In the battle between the invading pathogen and the host organism, NO generation has to be kept in a delicate balance between 'live' (keeping NO within boundaries for cardiovascular homeostasis) and 'let die' (upregulating NO to a sufficient degree for pathogen defence). Here, upregulation of ADMA levels may be another long ignored but important regulator.

But what may be the mechanism behind the interrelation of iNOS activity and ADMA? Upregulation of iNOS leads to the release of huge amounts of NO and superoxide, which, by forming peroxynitrite, can nitrosylate proteins and thereby damage tissues [14]. S-nitrosylation of DDAH II has been shown to downregulate this enzyme's activity, leading to accumulation of ADMA [15]. This may explain why ADMA levels were actually higher in patients with more vasopressor need in the study by O'Dwyer and colleagues [1]: vasopressor need identified patients with greater iNOS induction, which, in turn, may have resulted in DDAH nitrosylation – and thereby inactivation – which finally resulted in higher ADMA levels that blocked the activities of both constitutive and inducible NO synthases (Figure 2). Alternatively, compromised kidney and liver function secondary to tissue malperfusion may have led to reduced metabolic clearance of ADMA by DDAHs [12,13]. The study did not, however, report any data to support or refute any of these hypotheses. ADMA may interfere, by nonspecific inhibition of NO synthases, with critical physiological functions, eventually giving rise to a cascade of organ dysfunction that may be fatal to the critically ill patient [12].

Figure 2

Potential interrelation of nitric oxide generation and the pathophysiology of sepsis. Potential interrelation of nitric oxide (NO) generation by inducible nitric oxide synthase (iNOS) and by asymmetric dimethylarginine (ADMA) and the pathophysiology of sepsis. LPS, lipopolysaccharide; DDAH, dimethylarginine dimethylaminohydrolase.

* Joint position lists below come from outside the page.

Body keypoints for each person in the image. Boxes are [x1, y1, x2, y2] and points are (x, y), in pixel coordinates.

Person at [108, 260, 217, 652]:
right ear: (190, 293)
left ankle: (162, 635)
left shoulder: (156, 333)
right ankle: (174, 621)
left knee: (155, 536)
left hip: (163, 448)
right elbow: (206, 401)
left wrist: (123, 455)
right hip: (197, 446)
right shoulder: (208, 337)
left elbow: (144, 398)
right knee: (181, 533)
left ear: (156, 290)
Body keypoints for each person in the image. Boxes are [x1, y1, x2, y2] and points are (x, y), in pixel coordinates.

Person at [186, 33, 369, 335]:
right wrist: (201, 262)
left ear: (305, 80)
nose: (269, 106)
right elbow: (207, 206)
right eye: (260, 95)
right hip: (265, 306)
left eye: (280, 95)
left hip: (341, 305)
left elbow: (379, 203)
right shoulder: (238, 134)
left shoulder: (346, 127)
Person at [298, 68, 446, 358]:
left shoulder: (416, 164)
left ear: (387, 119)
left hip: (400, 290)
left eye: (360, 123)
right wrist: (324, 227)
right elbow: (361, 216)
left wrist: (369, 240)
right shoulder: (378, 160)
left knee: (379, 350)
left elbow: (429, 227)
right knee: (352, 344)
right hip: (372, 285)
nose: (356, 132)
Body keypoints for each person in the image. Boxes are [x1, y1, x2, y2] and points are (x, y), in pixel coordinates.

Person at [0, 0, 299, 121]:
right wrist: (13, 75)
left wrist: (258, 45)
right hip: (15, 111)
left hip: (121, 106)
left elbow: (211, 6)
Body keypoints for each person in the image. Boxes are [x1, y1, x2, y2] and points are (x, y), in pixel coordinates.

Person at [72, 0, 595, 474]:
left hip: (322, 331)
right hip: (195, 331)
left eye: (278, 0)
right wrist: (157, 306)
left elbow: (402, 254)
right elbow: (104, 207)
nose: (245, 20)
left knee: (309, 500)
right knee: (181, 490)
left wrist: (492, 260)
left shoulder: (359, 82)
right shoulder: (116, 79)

With ADMA as a novel player in the game, understanding the role of NO in the 'live and let die' issue of septic shock has become even more complex. Measuring ADMA levels should certainly be considered in future studies on NO in critically ill patients.

Abbreviations

ADMA = asymmetric dimethylarginine; DDAH = dimethylarginine dimethylaminohydrolase; ICU = intensive care unit; iNOS = inducible NO synthase; NO = nitric oxide.

Competing interests

RHB is named as an inventor on patents relating to endogenous inhibitors of the nitric oxide pathway and receives royalties from licenses thereof.